In the face of a threatened class action, the Deputy Minister of Health Mathume Phaahla has announced that the Health Professions Council of SA will, for the interim, allow foreign trained students to write the local board exam without first having to complete their internships abroad.
News24 reports that the Deputy Minister was speaking at a debate in the National Assembly called for by Inkata Freedom Party (IFP) MP Narend Singh.
The report says this, after the HPCSA decided this year to enforce a regulation drafted in 2009, which would force South Africans who studied medicine abroad to do their internship in the land where they studied, before they would be allowed to take the board exam in May.
Some prospective doctors had received letters saying that they would be allowed to take the exam in May, only for it to be rescinded in February.
Phaahla agreed with Singh that the HPCSA’s decision had serious implications. He said that those students already approved for the board exam, will take it in May and the Department of Health will work with the HPCSA to find a long-term solution.
Singh thanked Phaahla for bringing a “round one victory”.
The report says the HPCSA’s enforcement of the regulation was condemned across party lines. Democratic Alliance (DA) MP Patricia Kopane said it was “absurd and appalling”. Economic Freedom Fighters (EFF) MP Leigh Mathys said it was “beyond comprehension why South Africa is making it difficult for South Africans who studied abroad”. IFP MP Mkhuleko Hlengwa said a scarce skill was hampered by large-scale regulations and the HPCSA’s powers should be looked at.
Many speakers in the debate also said that this highlighted that South Africa did not have enough doctors and that its universities did not produce enough medical professionals for the burgeoning need.
The report says while there was broad agreement about the regulation, the DA and ANC still had a go at each other, with the DA complaining about the government sending South African medical students to Cuba, and the ANC (including NFP MP Munzoor Shaik-Emam), saying the DA doesn’t support this initiative because it is the “poorest of the poor” who benefit from it.

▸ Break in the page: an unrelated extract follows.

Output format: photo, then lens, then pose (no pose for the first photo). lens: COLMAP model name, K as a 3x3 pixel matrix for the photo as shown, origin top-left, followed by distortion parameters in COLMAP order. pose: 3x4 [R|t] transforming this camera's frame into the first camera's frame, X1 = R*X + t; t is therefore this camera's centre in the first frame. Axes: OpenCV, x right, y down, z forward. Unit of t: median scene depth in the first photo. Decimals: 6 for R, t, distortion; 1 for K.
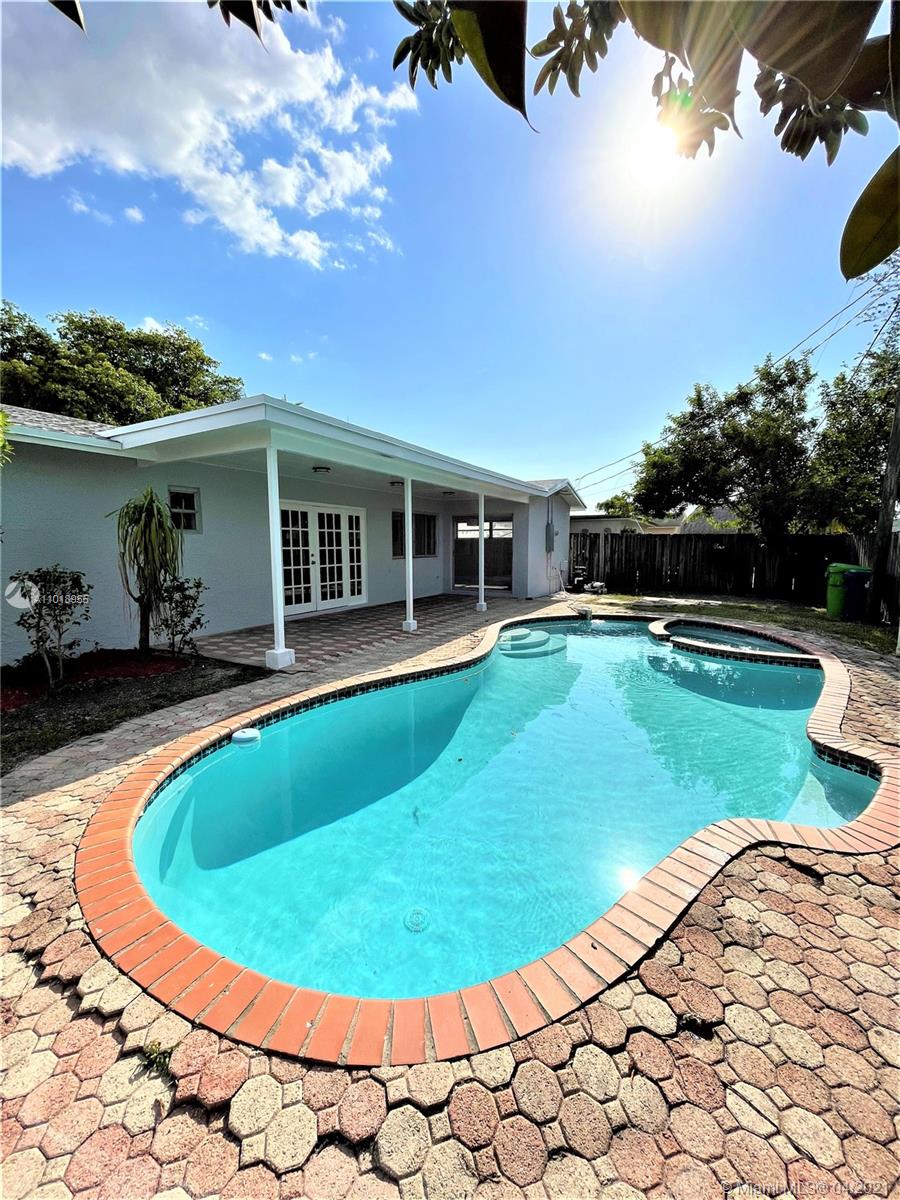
lens RADIAL K [[483.4, 0, 450.0], [0, 483.4, 600.0], [0, 0, 1]] dist [0.000762, 0.000118]
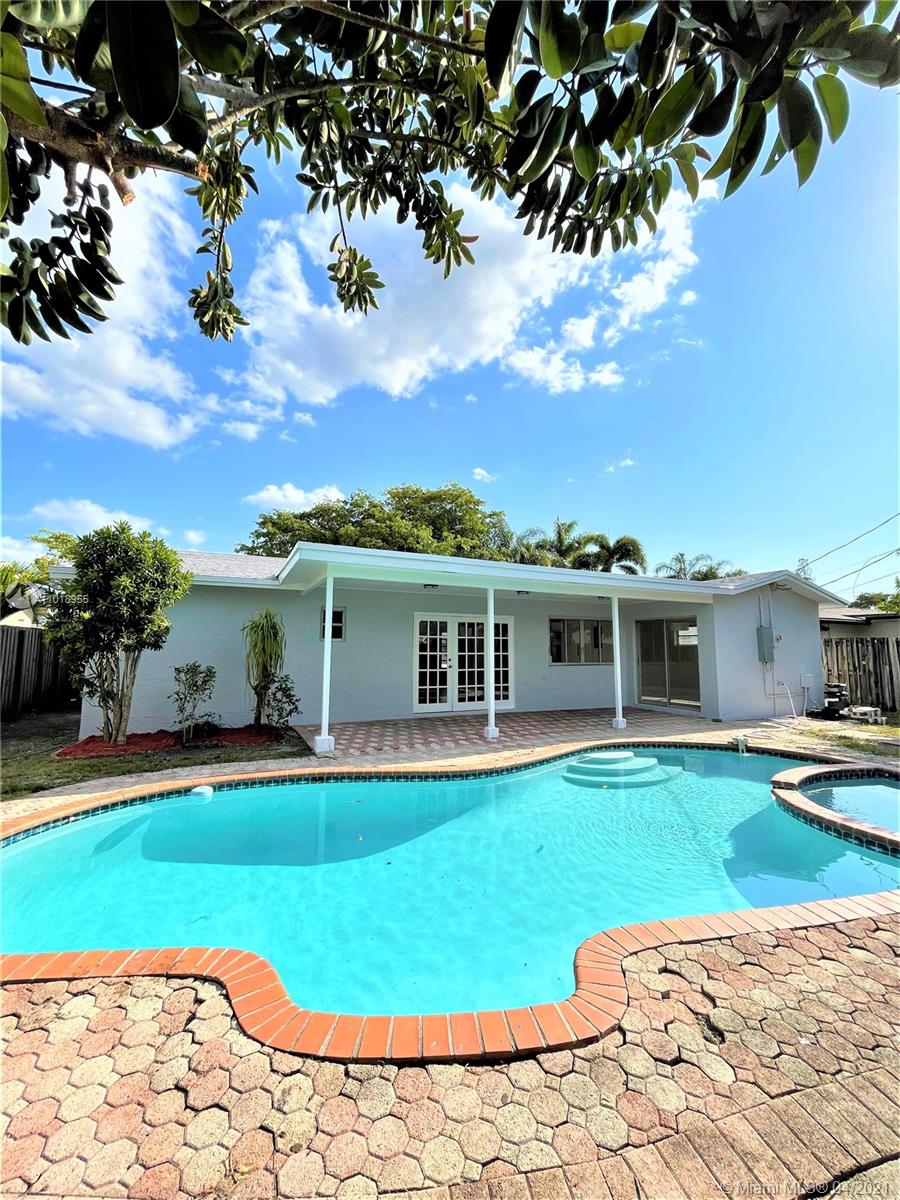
lens RADIAL K [[480.7, 0, 448.7], [0, 480.7, 622.3], [0, 0, 1]] dist [0.091368, -0.000025]
pose [[0.830968, -0.034579, -0.555245, 0.295403], [-0.064143, 0.985455, -0.157366, -0.002791], [0.552610, 0.166381, 0.816663, 0.067384]]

It was earlier reported that foreign-trained medical students, including Kapil Sevnaran, who qualified last year at the Shandong Medical University, are now in limbo because the HPCSA has from last month been insisting that graduates do internships in the country where they studied before writing their medical board exams in South Africa.
The Times reports that many of the graduates say the council’s policy is disappointing because it hinders their intention of “giving back” to South Africa’s health system.
The report says the affected doctors have also been asked by the council to provide “an original certificate of good standing, which shall not be more than six months old, issued by the foreign registration authority where the applicant is or was registered”. In a letter to those who applied to write the board exam, the council said the decision last month to implement the policy “is meant to address an incorrect interpretation of the regulations” concerning qualifications obtained outside South Africa.
Doctors – many who have studied in Romania, Mauritius or China – argue that the regulation, first drafted in 2009 but only implemented now, would pose a “huge challenge” for them because of residency issues. Sevnaran and several others in the same position have engaged legal team Pravda and Knowles to try to compel the council to allow them to sit the board exam in May.
The report says implementation of the policy comes at a time when South Africa is facing a critical shortage of doctors. A 2016 report by economic consulting firm Econex, commissioned by the Hospital Association of South Africa, showed that in 2013 the country had 25 state doctors and 92 private sector doctors per 100 000 people.
Attorney Annie Tooray of Pravda and Knowles said a court appeal had been lodged to challenge the council’s decision. “The next step is . . . to make this into a class action as there are many who are prejudiced and affected,” she said. “The HPCSA has been served the appeal and they will have to advise of their reasons of decision and opposition.”
Neither the Health Department nor the HPCSA responded to requests for comment on the issue.